I don't agree with that. I'm not advising waiting until you are at 700 psi to start your ascent because you need to have something for a buddy with a problem and, yes, a stressed diver could blow through that quickly.
But, in general, 700 psi is more than enough to get a diver with no deco obligation to the surface, including the safety stop, even with an above average SAC.
I would consider 1.0 cf/min to be a well above average SAC.
700 psi in a AL 80 is more than 18 cf of gas.
An ascent from 90' to the surface should take 6 minutes.
At a 30'/min ascent, it takes 2 minutes to get from 90' to 30', so 2 min at an average of 60', or 3 atm.

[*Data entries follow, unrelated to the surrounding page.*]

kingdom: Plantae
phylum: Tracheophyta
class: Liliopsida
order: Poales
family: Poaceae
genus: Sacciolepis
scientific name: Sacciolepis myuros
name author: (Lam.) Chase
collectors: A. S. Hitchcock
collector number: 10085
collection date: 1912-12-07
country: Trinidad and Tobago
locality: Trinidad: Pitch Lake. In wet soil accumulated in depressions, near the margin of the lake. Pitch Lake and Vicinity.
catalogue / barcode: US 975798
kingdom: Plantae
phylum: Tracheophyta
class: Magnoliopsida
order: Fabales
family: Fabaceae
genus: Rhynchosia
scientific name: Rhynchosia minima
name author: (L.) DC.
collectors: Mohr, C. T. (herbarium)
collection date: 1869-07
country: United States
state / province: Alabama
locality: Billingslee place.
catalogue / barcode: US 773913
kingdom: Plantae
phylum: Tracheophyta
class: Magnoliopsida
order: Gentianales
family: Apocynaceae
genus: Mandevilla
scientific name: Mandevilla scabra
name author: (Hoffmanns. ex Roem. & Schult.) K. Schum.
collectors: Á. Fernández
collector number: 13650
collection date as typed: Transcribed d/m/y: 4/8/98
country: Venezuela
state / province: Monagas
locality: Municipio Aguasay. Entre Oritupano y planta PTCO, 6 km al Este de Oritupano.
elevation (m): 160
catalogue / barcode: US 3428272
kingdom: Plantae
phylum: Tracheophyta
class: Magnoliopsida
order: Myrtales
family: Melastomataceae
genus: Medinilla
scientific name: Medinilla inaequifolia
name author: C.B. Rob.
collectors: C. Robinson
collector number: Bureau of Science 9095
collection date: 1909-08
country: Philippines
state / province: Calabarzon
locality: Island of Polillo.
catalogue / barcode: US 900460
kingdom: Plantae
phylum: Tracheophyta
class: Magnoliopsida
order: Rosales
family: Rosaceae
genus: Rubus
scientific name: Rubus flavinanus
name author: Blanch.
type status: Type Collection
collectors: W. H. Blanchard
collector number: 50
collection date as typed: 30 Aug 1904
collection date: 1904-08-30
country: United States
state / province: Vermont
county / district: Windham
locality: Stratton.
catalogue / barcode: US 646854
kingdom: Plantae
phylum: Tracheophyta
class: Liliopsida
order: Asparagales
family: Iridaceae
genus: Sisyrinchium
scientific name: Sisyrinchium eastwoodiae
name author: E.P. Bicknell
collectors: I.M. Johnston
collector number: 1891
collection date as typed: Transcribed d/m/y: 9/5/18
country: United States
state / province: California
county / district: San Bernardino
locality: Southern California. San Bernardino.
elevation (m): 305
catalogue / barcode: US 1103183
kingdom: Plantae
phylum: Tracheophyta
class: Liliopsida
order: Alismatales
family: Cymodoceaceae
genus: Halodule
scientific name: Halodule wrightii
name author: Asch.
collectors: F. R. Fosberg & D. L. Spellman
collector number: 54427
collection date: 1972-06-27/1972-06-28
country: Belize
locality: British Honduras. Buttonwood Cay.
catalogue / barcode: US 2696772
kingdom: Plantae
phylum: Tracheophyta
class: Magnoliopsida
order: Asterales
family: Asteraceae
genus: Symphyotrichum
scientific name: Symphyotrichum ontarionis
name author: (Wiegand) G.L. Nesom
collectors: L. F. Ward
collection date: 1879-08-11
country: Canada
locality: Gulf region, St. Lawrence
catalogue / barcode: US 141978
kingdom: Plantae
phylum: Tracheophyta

Another minute to get to 15', being conservative. And being more conservative, will call that whole minute at 2atm.
A 3 minute safety stop at 15'. Again, being conservative, we'll treat that as 2atm rather than 1.5.
All told, that's 14 ATM-minutes (6 minutes total). Even at a SAC of 1, that's being on the surface with about 200 psi left.
Taking away some of those assumptions, and lowering the SAC rate to what I would think is about average, you'd probably use only half that 700 psi.
I'm only responding to this one issue, not suggesting that waiting to 700 psi to start up is a good practice, or that a panicked diver wouldn't use more, etc.